> Scene change detection data:
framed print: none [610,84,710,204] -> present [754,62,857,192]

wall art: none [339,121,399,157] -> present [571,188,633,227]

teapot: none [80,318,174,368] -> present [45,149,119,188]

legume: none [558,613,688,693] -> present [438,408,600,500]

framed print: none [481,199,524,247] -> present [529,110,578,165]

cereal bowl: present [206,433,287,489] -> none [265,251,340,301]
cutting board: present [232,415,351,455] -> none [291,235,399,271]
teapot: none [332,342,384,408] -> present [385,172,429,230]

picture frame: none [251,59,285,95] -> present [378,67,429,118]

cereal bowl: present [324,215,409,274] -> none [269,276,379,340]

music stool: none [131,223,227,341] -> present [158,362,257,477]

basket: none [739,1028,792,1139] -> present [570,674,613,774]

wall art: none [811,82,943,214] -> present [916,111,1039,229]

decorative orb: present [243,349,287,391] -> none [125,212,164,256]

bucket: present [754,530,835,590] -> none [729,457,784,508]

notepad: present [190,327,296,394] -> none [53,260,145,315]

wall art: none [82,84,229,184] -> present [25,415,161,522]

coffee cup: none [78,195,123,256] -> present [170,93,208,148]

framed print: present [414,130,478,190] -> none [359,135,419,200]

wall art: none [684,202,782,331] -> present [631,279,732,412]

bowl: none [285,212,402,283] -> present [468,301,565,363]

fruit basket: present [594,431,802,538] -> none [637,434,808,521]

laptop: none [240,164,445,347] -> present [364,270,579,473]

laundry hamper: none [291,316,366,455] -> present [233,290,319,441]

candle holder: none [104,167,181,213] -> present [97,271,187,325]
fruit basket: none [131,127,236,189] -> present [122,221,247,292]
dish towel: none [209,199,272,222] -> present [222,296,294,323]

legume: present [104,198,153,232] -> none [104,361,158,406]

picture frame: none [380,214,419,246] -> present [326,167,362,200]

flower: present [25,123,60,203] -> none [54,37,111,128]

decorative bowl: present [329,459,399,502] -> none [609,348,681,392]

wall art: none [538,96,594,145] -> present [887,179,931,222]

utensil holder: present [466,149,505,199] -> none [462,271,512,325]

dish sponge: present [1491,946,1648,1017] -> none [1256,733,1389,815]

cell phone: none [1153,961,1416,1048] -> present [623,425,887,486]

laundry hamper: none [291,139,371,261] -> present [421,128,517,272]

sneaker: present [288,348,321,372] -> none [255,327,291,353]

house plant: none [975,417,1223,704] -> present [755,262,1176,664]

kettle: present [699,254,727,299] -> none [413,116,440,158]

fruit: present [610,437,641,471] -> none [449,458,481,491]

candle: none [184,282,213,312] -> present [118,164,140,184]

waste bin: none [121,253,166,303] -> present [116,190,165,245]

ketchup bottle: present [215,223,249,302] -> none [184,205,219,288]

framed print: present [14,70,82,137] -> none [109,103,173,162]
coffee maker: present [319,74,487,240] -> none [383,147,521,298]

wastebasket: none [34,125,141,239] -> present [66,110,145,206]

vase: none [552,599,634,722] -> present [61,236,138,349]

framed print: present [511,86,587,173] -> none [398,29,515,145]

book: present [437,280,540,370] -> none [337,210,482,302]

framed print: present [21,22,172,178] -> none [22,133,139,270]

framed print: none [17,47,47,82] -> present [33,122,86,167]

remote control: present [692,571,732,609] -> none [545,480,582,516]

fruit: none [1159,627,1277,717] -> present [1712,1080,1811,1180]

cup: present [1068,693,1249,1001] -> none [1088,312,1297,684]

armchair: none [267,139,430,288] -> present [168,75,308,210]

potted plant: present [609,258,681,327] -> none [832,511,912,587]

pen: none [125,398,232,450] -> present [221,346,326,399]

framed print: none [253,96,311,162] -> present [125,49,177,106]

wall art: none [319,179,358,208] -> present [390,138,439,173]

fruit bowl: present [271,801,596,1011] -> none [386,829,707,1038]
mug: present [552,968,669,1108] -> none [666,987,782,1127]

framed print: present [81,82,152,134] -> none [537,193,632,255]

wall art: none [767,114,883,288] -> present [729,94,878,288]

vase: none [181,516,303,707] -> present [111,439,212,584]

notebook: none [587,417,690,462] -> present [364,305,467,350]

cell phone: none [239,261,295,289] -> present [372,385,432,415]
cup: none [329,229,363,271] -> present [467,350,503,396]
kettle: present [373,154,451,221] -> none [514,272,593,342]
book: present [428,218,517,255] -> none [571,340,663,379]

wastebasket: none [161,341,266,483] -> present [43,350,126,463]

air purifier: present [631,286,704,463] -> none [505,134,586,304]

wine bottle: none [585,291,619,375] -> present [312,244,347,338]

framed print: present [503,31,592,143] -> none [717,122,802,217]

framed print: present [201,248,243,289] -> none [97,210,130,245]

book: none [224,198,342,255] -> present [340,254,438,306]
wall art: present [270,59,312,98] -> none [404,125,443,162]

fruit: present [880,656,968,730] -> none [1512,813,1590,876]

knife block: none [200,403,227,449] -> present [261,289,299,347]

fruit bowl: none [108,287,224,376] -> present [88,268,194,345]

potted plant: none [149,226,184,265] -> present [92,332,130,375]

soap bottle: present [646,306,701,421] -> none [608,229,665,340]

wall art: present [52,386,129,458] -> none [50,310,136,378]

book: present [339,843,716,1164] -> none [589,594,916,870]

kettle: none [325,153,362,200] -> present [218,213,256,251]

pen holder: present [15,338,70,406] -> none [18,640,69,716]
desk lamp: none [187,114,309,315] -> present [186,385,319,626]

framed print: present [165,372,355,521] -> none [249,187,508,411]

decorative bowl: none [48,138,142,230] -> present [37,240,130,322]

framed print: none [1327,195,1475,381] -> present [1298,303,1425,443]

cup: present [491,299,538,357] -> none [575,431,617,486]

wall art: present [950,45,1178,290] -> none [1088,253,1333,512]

> TASK INSTRUCTIONS: Repeat the entries exactly, leaving nothing out.

> TASK SOLUTION:
framed print: none [610,84,710,204] -> present [754,62,857,192]

wall art: none [339,121,399,157] -> present [571,188,633,227]

teapot: none [80,318,174,368] -> present [45,149,119,188]

legume: none [558,613,688,693] -> present [438,408,600,500]

framed print: none [481,199,524,247] -> present [529,110,578,165]

cereal bowl: present [206,433,287,489] -> none [265,251,340,301]
cutting board: present [232,415,351,455] -> none [291,235,399,271]
teapot: none [332,342,384,408] -> present [385,172,429,230]

picture frame: none [251,59,285,95] -> present [378,67,429,118]

cereal bowl: present [324,215,409,274] -> none [269,276,379,340]

music stool: none [131,223,227,341] -> present [158,362,257,477]

basket: none [739,1028,792,1139] -> present [570,674,613,774]

wall art: none [811,82,943,214] -> present [916,111,1039,229]

decorative orb: present [243,349,287,391] -> none [125,212,164,256]

bucket: present [754,530,835,590] -> none [729,457,784,508]

notepad: present [190,327,296,394] -> none [53,260,145,315]

wall art: none [82,84,229,184] -> present [25,415,161,522]

coffee cup: none [78,195,123,256] -> present [170,93,208,148]

framed print: present [414,130,478,190] -> none [359,135,419,200]

wall art: none [684,202,782,331] -> present [631,279,732,412]

bowl: none [285,212,402,283] -> present [468,301,565,363]

fruit basket: present [594,431,802,538] -> none [637,434,808,521]

laptop: none [240,164,445,347] -> present [364,270,579,473]

laundry hamper: none [291,316,366,455] -> present [233,290,319,441]

candle holder: none [104,167,181,213] -> present [97,271,187,325]
fruit basket: none [131,127,236,189] -> present [122,221,247,292]
dish towel: none [209,199,272,222] -> present [222,296,294,323]

legume: present [104,198,153,232] -> none [104,361,158,406]

picture frame: none [380,214,419,246] -> present [326,167,362,200]

flower: present [25,123,60,203] -> none [54,37,111,128]

decorative bowl: present [329,459,399,502] -> none [609,348,681,392]

wall art: none [538,96,594,145] -> present [887,179,931,222]

utensil holder: present [466,149,505,199] -> none [462,271,512,325]

dish sponge: present [1491,946,1648,1017] -> none [1256,733,1389,815]

cell phone: none [1153,961,1416,1048] -> present [623,425,887,486]

laundry hamper: none [291,139,371,261] -> present [421,128,517,272]

sneaker: present [288,348,321,372] -> none [255,327,291,353]

house plant: none [975,417,1223,704] -> present [755,262,1176,664]

kettle: present [699,254,727,299] -> none [413,116,440,158]

fruit: present [610,437,641,471] -> none [449,458,481,491]

candle: none [184,282,213,312] -> present [118,164,140,184]

waste bin: none [121,253,166,303] -> present [116,190,165,245]

ketchup bottle: present [215,223,249,302] -> none [184,205,219,288]

framed print: present [14,70,82,137] -> none [109,103,173,162]
coffee maker: present [319,74,487,240] -> none [383,147,521,298]

wastebasket: none [34,125,141,239] -> present [66,110,145,206]

vase: none [552,599,634,722] -> present [61,236,138,349]

framed print: present [511,86,587,173] -> none [398,29,515,145]

book: present [437,280,540,370] -> none [337,210,482,302]

framed print: present [21,22,172,178] -> none [22,133,139,270]

framed print: none [17,47,47,82] -> present [33,122,86,167]

remote control: present [692,571,732,609] -> none [545,480,582,516]

fruit: none [1159,627,1277,717] -> present [1712,1080,1811,1180]

cup: present [1068,693,1249,1001] -> none [1088,312,1297,684]

armchair: none [267,139,430,288] -> present [168,75,308,210]

potted plant: present [609,258,681,327] -> none [832,511,912,587]

pen: none [125,398,232,450] -> present [221,346,326,399]

framed print: none [253,96,311,162] -> present [125,49,177,106]

wall art: none [319,179,358,208] -> present [390,138,439,173]

fruit bowl: present [271,801,596,1011] -> none [386,829,707,1038]
mug: present [552,968,669,1108] -> none [666,987,782,1127]

framed print: present [81,82,152,134] -> none [537,193,632,255]

wall art: none [767,114,883,288] -> present [729,94,878,288]

vase: none [181,516,303,707] -> present [111,439,212,584]

notebook: none [587,417,690,462] -> present [364,305,467,350]

cell phone: none [239,261,295,289] -> present [372,385,432,415]
cup: none [329,229,363,271] -> present [467,350,503,396]
kettle: present [373,154,451,221] -> none [514,272,593,342]
book: present [428,218,517,255] -> none [571,340,663,379]

wastebasket: none [161,341,266,483] -> present [43,350,126,463]

air purifier: present [631,286,704,463] -> none [505,134,586,304]

wine bottle: none [585,291,619,375] -> present [312,244,347,338]

framed print: present [503,31,592,143] -> none [717,122,802,217]

framed print: present [201,248,243,289] -> none [97,210,130,245]

book: none [224,198,342,255] -> present [340,254,438,306]
wall art: present [270,59,312,98] -> none [404,125,443,162]

fruit: present [880,656,968,730] -> none [1512,813,1590,876]

knife block: none [200,403,227,449] -> present [261,289,299,347]

fruit bowl: none [108,287,224,376] -> present [88,268,194,345]

potted plant: none [149,226,184,265] -> present [92,332,130,375]

soap bottle: present [646,306,701,421] -> none [608,229,665,340]

wall art: present [52,386,129,458] -> none [50,310,136,378]

book: present [339,843,716,1164] -> none [589,594,916,870]

kettle: none [325,153,362,200] -> present [218,213,256,251]

pen holder: present [15,338,70,406] -> none [18,640,69,716]
desk lamp: none [187,114,309,315] -> present [186,385,319,626]

framed print: present [165,372,355,521] -> none [249,187,508,411]

decorative bowl: none [48,138,142,230] -> present [37,240,130,322]

framed print: none [1327,195,1475,381] -> present [1298,303,1425,443]

cup: present [491,299,538,357] -> none [575,431,617,486]

wall art: present [950,45,1178,290] -> none [1088,253,1333,512]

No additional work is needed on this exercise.